[Start of section]

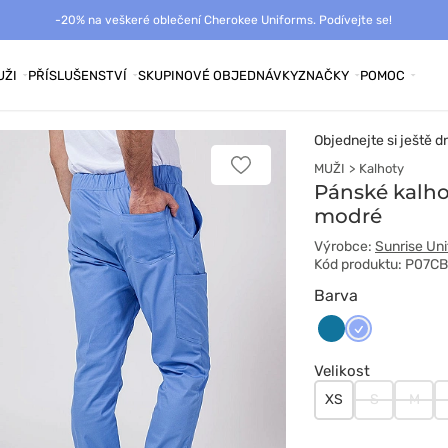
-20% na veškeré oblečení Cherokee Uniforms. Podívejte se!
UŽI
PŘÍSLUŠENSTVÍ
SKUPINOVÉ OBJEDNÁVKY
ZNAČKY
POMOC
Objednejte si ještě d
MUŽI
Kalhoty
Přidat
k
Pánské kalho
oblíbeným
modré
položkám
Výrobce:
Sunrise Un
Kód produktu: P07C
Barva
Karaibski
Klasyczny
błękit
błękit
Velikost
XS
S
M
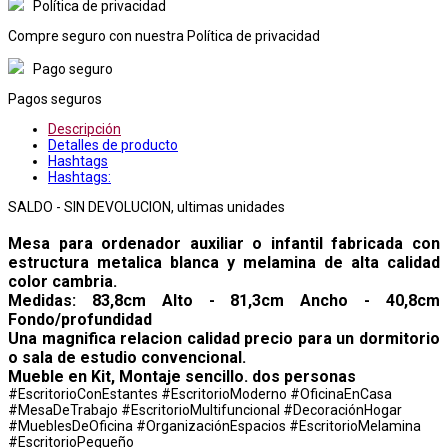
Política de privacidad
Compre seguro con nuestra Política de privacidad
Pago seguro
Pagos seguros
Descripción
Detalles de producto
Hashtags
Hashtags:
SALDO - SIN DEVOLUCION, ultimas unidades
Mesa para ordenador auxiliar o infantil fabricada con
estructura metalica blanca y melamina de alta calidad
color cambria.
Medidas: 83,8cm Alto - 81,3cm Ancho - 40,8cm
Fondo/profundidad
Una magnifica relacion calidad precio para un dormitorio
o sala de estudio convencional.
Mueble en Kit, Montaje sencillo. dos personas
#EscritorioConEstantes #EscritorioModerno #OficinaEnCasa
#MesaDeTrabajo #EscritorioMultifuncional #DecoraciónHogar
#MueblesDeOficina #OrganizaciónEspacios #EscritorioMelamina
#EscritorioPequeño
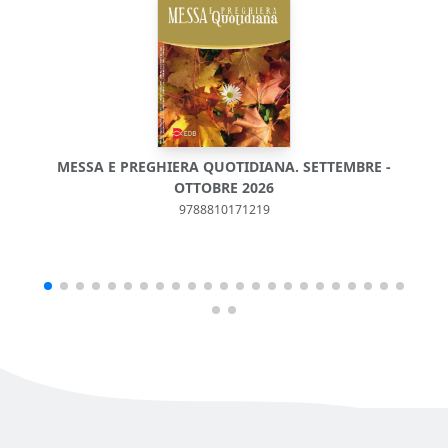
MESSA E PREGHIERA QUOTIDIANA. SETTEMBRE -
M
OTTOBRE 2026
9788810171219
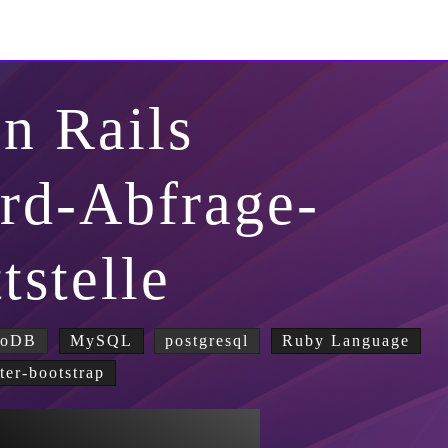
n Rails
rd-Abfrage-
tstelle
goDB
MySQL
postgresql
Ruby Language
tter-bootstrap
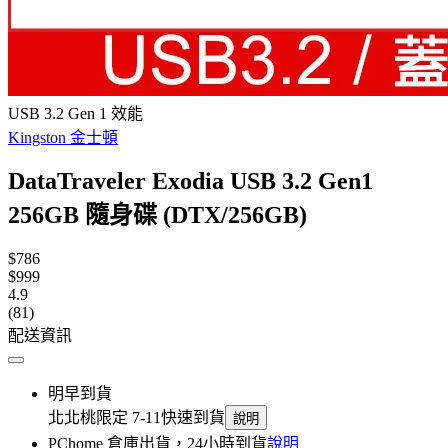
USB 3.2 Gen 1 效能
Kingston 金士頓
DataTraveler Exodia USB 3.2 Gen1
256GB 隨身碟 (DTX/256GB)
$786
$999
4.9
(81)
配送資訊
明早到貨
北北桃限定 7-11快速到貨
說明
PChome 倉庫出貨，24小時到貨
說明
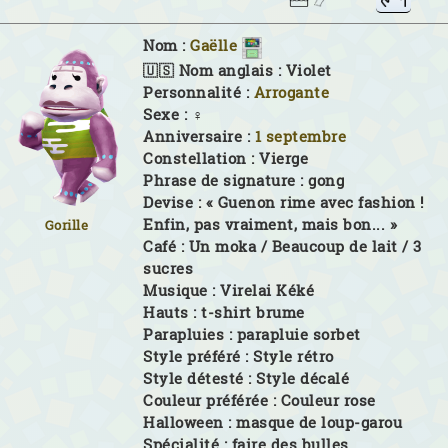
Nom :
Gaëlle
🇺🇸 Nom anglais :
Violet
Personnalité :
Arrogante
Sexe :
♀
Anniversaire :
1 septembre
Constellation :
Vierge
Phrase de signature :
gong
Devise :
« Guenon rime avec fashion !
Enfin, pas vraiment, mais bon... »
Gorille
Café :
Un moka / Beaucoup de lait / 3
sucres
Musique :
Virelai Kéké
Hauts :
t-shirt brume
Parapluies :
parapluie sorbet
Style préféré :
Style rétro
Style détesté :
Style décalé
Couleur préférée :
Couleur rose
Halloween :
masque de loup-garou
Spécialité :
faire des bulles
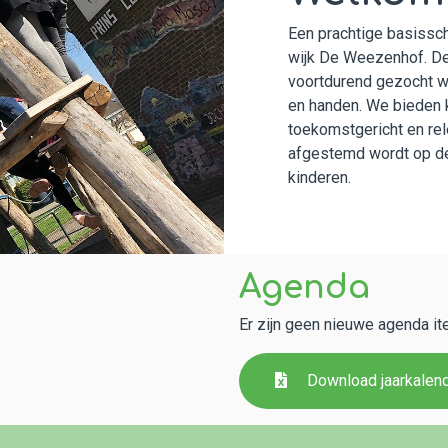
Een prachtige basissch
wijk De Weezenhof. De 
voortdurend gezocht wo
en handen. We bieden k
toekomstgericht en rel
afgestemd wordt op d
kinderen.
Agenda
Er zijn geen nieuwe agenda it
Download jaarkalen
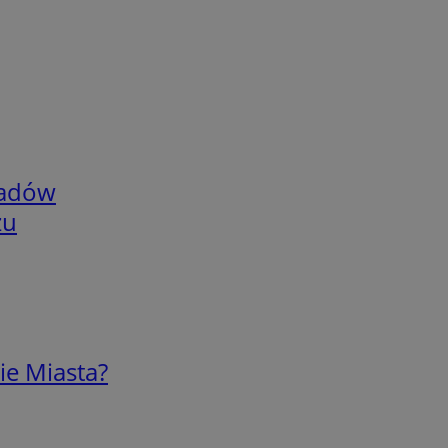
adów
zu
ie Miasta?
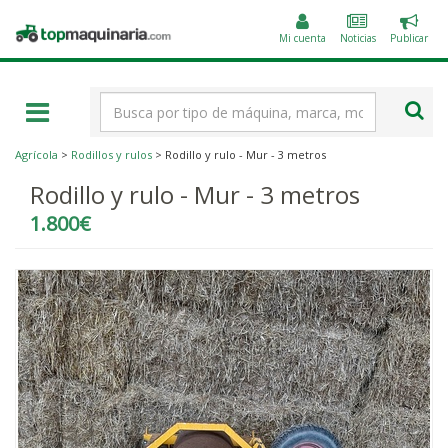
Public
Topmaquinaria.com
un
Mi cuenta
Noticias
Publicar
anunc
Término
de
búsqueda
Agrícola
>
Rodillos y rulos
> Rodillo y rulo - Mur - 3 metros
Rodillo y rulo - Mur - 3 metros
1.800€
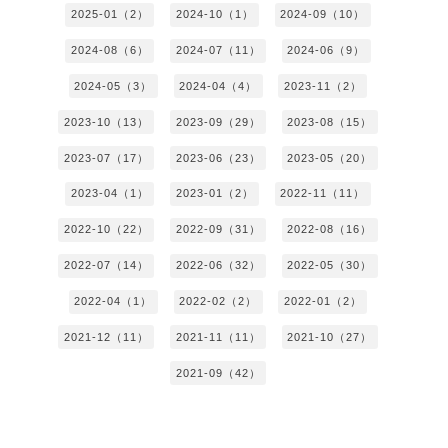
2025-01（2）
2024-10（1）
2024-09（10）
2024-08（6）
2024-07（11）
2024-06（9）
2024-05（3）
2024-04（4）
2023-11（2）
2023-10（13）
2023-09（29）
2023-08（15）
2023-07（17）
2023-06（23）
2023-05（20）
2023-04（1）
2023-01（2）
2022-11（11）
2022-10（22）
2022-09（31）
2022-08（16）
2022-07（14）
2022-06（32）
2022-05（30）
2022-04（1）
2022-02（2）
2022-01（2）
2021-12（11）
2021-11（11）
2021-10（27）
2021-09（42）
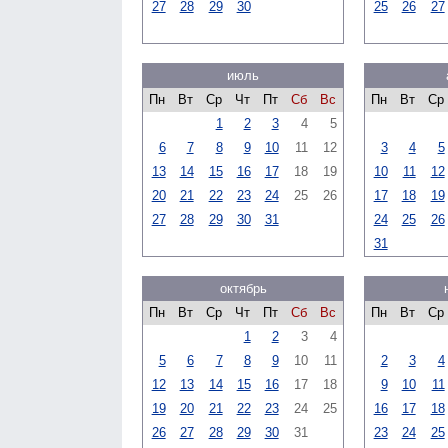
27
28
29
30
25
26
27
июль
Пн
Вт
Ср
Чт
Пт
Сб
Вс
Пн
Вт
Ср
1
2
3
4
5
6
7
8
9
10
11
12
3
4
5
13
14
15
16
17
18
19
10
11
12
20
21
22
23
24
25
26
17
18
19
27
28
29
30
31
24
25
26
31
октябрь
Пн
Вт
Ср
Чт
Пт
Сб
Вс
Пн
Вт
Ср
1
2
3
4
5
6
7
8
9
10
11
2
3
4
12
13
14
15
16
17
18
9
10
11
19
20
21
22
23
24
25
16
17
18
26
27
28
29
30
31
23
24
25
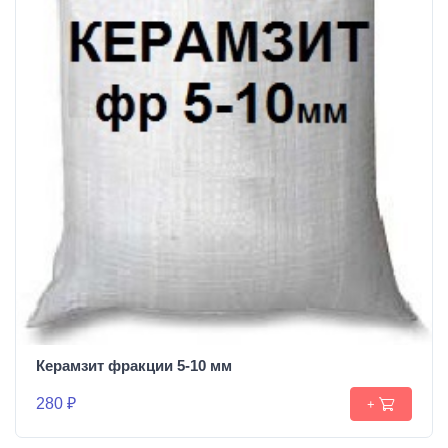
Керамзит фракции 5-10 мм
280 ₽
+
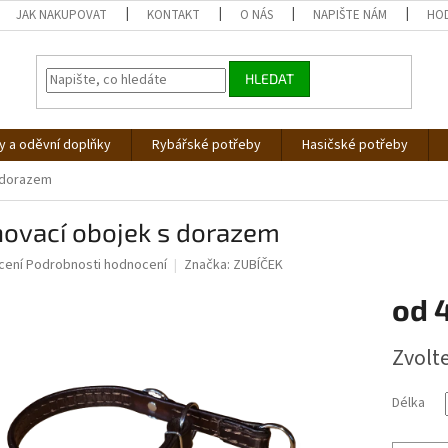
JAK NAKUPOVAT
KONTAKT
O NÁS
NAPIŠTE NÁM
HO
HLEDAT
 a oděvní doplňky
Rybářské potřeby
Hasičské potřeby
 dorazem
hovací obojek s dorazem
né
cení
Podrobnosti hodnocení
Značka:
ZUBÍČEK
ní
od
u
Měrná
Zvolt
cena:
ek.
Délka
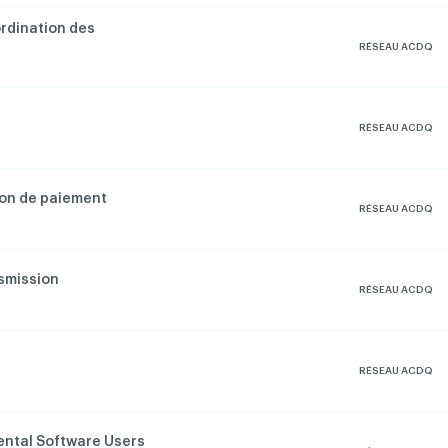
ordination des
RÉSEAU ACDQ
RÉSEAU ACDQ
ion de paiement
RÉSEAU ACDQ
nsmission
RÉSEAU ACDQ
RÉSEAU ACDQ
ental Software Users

[End of section]
[Start of section]

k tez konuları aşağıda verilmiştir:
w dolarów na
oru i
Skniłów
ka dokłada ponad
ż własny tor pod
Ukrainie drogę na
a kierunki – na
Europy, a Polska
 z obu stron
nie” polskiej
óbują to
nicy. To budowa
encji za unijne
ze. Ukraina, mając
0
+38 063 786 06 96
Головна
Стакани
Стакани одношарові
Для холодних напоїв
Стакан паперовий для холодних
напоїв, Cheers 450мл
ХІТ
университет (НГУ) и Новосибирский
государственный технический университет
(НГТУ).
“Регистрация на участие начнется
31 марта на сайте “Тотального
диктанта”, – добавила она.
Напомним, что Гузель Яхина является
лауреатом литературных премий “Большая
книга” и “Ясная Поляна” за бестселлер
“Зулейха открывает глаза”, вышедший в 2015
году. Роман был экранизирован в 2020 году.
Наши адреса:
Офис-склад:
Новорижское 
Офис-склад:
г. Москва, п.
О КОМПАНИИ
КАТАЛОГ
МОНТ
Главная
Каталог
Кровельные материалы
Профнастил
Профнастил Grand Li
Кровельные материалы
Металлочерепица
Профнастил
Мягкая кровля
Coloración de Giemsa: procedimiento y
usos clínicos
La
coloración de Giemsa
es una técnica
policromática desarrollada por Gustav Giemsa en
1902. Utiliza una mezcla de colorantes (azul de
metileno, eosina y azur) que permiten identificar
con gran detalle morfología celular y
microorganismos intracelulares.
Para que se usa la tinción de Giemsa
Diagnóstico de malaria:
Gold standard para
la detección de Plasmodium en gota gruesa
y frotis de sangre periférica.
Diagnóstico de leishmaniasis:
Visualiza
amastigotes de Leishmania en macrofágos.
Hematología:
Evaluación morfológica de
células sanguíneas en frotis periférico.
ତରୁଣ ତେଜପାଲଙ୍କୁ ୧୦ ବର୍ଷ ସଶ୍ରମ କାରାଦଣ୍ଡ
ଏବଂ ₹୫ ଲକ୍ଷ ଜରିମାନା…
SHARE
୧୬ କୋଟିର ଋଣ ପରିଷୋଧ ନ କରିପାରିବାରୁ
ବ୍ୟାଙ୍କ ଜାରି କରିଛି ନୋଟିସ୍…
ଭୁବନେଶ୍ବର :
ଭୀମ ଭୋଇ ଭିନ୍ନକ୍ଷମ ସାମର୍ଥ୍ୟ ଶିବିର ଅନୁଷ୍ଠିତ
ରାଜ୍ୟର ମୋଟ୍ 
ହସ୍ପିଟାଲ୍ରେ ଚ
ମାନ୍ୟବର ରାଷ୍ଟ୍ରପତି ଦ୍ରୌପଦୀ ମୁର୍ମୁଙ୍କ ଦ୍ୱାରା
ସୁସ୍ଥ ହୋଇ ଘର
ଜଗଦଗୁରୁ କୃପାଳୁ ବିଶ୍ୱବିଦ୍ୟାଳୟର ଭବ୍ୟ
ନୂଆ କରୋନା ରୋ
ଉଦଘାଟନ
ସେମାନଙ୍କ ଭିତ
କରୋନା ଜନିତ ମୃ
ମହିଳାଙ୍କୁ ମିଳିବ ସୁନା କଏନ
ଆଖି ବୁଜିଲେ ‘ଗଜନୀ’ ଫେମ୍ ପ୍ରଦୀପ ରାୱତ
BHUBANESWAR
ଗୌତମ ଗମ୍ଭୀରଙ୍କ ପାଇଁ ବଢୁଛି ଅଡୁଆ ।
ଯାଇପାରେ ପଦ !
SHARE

[End of section]

- EXERCISE REQUIREMENTS
Quote the text of the records word for word, starting at the line containing "-20% na veškeré" and ending at the line containing "faire des bulles". Leave the pictures out of your answer.

- RESULT FOR THIS EXERCISE
-20% na veškeré oblečení Cherokee Uniforms. Podívejte se!
UŽI
PŘÍSLUŠENSTVÍ
SKUPINOVÉ OBJEDNÁVKY
ZNAČKY
POMOC
Objednejte si ještě d
MUŽI
Kalhoty
Přidat
k
Pánské kalho
oblíbeným
modré
položkám
Výrobce:
Sunrise Un
Kód produktu: P07C
Barva
Karaibski
Klasyczny
błękit
błękit
Velikost
XS
S
M
Política de privacidad
Compre seguro con nuestra Política de privacidad
Pago seguro
Pagos seguros
Descripción
Detalles de producto
Hashtags
Hashtags:
SALDO - SIN DEVOLUCION, ultimas unidades
Mesa para ordenador auxiliar o infantil fabricada con
estructura metalica blanca y melamina de alta calidad
color cambria.
Medidas: 83,8cm Alto - 81,3cm Ancho - 40,8cm
Fondo/profundidad
Una magnifica relacion calidad precio para un dormitorio
o sala de estudio convencional.
Mueble en Kit, Montaje sencillo. dos personas
#EscritorioConEstantes #EscritorioModerno #OficinaEnCasa
#MesaDeTrabajo #EscritorioMultifuncional #DecoraciónHogar
#MueblesDeOficina #OrganizaciónEspacios #EscritorioMelamina
#EscritorioPequeño
MESSA E PREGHIERA QUOTIDIANA. SETTEMBRE -
M
OTTOBRE 2026
9788810171219
n Rails
rd-Abfrage-
tstelle
goDB
MySQL
postgresql
Ruby Language
tter-bootstrap
USB 3.2 Gen 1 效能
Kingston 金士頓
DataTraveler Exodia USB 3.2 Gen1
256GB 隨身碟 (DTX/256GB)
$786
$999
4.9
(81)
配送資訊
明早到貨
北北桃限定 7-11快速到貨
說明
PChome 倉庫出貨，24小時到貨
說明
Nom :
Gaëlle
🇺🇸 Nom anglais :
Violet
Personnalité :
Arrogante
Sexe :
♀
Anniversaire :
1 septembre
Constellation :
Vierge
Phrase de signature :
gong
Devise :
« Guenon rime avec fashion !
Enfin, pas vraiment, mais bon... »
Gorille
Café :
Un moka / Beaucoup de lait / 3
sucres
Musique :
Virelai Kéké
Hauts :
t-shirt brume
Parapluies :
parapluie sorbet
Style préféré :
Style rétro
Style détesté :
Style décalé
Couleur préférée :
Couleur rose
Halloween :
masque de loup-garou
Spécialité :
faire des bulles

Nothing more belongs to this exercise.